## THE PROBLEM
Excluding every picture, print exactly the lines from the one containing "3: (133, 16)" through the end of the material below, both ends included.

WORKING DATA: Begin

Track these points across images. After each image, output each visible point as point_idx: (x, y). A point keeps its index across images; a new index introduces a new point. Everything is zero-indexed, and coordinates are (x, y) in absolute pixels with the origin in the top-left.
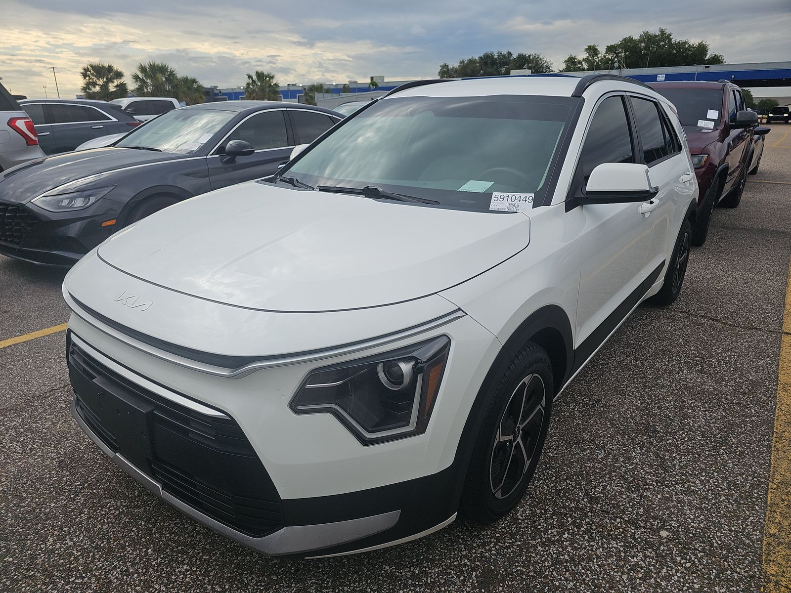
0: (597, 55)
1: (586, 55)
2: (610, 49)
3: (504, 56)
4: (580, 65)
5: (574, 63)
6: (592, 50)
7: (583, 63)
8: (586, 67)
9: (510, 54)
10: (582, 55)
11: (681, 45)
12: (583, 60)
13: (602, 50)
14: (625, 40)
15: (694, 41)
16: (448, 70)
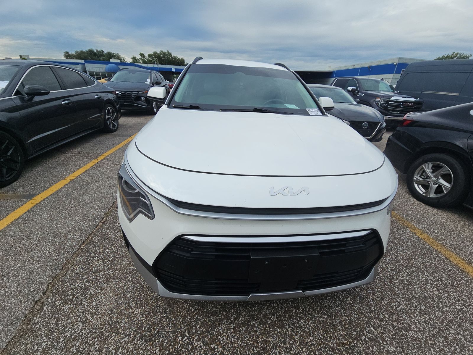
0: (145, 57)
1: (140, 57)
2: (150, 56)
3: (100, 51)
4: (139, 61)
5: (136, 60)
6: (142, 55)
7: (140, 60)
8: (141, 62)
9: (103, 51)
10: (139, 57)
11: (175, 58)
12: (140, 59)
13: (147, 56)
14: (154, 52)
15: (180, 57)
16: (69, 55)
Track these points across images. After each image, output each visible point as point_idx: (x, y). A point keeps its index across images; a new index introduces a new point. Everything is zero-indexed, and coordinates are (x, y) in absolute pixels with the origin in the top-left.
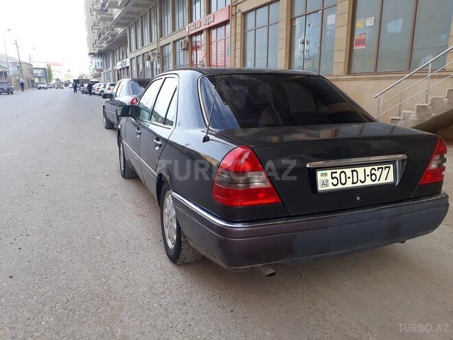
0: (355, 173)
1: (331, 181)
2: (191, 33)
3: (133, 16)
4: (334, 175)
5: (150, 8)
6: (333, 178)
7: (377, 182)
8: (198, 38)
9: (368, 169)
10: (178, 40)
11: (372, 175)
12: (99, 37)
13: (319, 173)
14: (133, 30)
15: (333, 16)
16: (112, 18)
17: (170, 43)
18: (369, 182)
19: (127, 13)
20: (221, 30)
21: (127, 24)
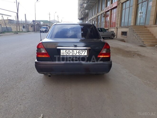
0: (73, 52)
1: (65, 53)
2: (106, 11)
3: (90, 6)
4: (66, 51)
5: (95, 3)
6: (66, 52)
7: (80, 55)
8: (108, 13)
9: (78, 51)
10: (102, 13)
11: (79, 52)
12: (81, 13)
13: (61, 51)
14: (90, 11)
15: (152, 2)
16: (84, 7)
17: (100, 15)
18: (78, 54)
19: (88, 5)
20: (115, 10)
21: (89, 9)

WORKING DATA: End

## REPLY TO THE EXERCISE
3: (133, 16)
4: (334, 175)
5: (150, 8)
6: (333, 178)
7: (377, 182)
8: (198, 38)
9: (368, 169)
10: (178, 40)
11: (372, 175)
12: (99, 37)
13: (319, 173)
14: (133, 30)
15: (333, 16)
16: (112, 18)
17: (170, 43)
18: (369, 182)
19: (127, 13)
20: (221, 30)
21: (127, 24)
0: (73, 52)
1: (65, 53)
2: (106, 11)
3: (90, 6)
4: (66, 51)
5: (95, 3)
6: (66, 52)
7: (80, 55)
8: (108, 13)
9: (78, 51)
10: (102, 13)
11: (79, 52)
12: (81, 13)
13: (61, 51)
14: (90, 11)
15: (152, 2)
16: (84, 7)
17: (100, 15)
18: (78, 54)
19: (88, 5)
20: (115, 10)
21: (89, 9)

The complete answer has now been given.